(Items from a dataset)
Segment Open
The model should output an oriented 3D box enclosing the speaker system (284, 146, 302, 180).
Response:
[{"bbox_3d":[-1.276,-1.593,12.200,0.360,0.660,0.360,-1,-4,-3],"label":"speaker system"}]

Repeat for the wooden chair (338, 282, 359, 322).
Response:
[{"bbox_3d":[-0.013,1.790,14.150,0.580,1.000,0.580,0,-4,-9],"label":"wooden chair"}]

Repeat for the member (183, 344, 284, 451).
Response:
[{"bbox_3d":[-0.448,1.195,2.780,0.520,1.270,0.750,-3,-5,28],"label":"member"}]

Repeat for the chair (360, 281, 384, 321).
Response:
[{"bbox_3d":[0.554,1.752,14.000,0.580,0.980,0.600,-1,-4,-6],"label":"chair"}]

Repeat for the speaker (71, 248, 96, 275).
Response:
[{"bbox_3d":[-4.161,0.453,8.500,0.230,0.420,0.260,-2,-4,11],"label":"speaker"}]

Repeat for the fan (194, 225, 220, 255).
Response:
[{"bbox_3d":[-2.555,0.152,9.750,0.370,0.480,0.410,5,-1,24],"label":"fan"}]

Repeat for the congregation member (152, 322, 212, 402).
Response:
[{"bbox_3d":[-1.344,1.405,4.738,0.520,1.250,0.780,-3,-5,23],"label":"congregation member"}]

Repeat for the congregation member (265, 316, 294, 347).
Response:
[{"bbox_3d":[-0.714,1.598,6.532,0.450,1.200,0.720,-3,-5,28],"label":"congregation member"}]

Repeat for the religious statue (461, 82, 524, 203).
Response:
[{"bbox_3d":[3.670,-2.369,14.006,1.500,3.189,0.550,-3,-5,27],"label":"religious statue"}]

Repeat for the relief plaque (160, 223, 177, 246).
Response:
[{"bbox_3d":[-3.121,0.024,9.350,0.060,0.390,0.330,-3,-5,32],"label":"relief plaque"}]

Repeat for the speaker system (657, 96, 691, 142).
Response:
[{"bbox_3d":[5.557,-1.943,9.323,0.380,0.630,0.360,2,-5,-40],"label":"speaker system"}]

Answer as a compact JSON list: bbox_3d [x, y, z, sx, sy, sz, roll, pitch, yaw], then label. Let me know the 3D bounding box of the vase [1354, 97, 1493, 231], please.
Segment Closed
Segment Open
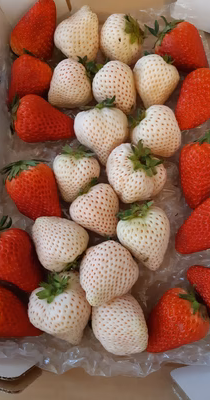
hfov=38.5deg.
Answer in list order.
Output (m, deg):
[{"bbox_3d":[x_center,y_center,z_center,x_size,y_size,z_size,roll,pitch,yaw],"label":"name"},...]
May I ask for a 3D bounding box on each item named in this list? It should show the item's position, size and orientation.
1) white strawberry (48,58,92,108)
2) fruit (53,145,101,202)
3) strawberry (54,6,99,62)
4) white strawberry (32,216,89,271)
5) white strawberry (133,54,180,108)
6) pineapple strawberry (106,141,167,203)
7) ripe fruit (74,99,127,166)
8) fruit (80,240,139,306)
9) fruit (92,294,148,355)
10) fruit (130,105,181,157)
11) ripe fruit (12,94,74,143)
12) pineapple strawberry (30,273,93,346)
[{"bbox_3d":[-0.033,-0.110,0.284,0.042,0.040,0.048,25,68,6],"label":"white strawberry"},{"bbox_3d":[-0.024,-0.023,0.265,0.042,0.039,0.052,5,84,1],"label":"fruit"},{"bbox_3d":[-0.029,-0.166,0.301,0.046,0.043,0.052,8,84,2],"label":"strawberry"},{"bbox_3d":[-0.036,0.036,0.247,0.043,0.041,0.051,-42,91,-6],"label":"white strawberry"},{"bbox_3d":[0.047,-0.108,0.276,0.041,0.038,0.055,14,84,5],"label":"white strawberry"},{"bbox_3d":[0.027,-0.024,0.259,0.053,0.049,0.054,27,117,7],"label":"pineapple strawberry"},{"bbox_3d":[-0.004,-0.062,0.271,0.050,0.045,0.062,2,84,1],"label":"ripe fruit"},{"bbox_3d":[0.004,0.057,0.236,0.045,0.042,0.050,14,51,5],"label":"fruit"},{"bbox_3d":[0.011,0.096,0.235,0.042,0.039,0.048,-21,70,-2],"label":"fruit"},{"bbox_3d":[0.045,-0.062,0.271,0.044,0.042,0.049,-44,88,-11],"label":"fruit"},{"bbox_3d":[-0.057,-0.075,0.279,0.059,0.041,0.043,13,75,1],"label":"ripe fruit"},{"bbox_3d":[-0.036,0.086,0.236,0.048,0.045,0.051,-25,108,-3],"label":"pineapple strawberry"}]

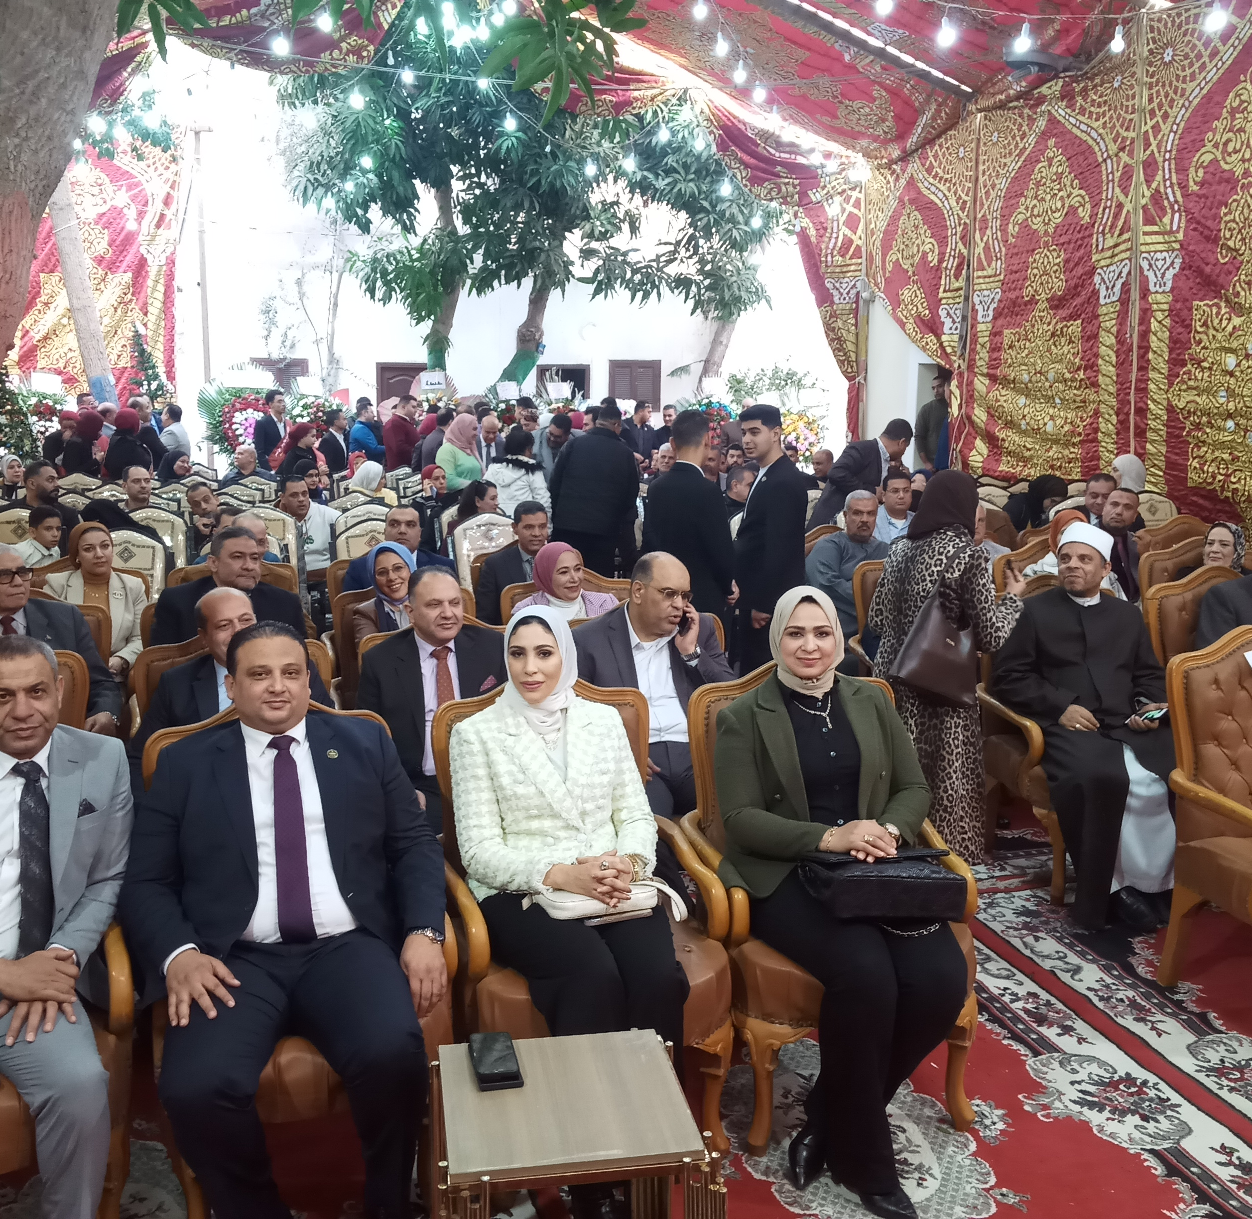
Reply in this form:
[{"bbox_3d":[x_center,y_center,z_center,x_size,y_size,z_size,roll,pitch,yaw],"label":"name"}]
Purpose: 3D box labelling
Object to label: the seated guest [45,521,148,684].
Segment Closed
TASK INSTRUCTIONS> Pick out each line in the rows above that contains the string "plaque" and copy those lines unchanged.

REPLY>
Repeat for the relief plaque (160, 223, 177, 246).
[{"bbox_3d":[-3.121,0.024,9.350,0.060,0.390,0.330,-3,-5,32],"label":"relief plaque"}]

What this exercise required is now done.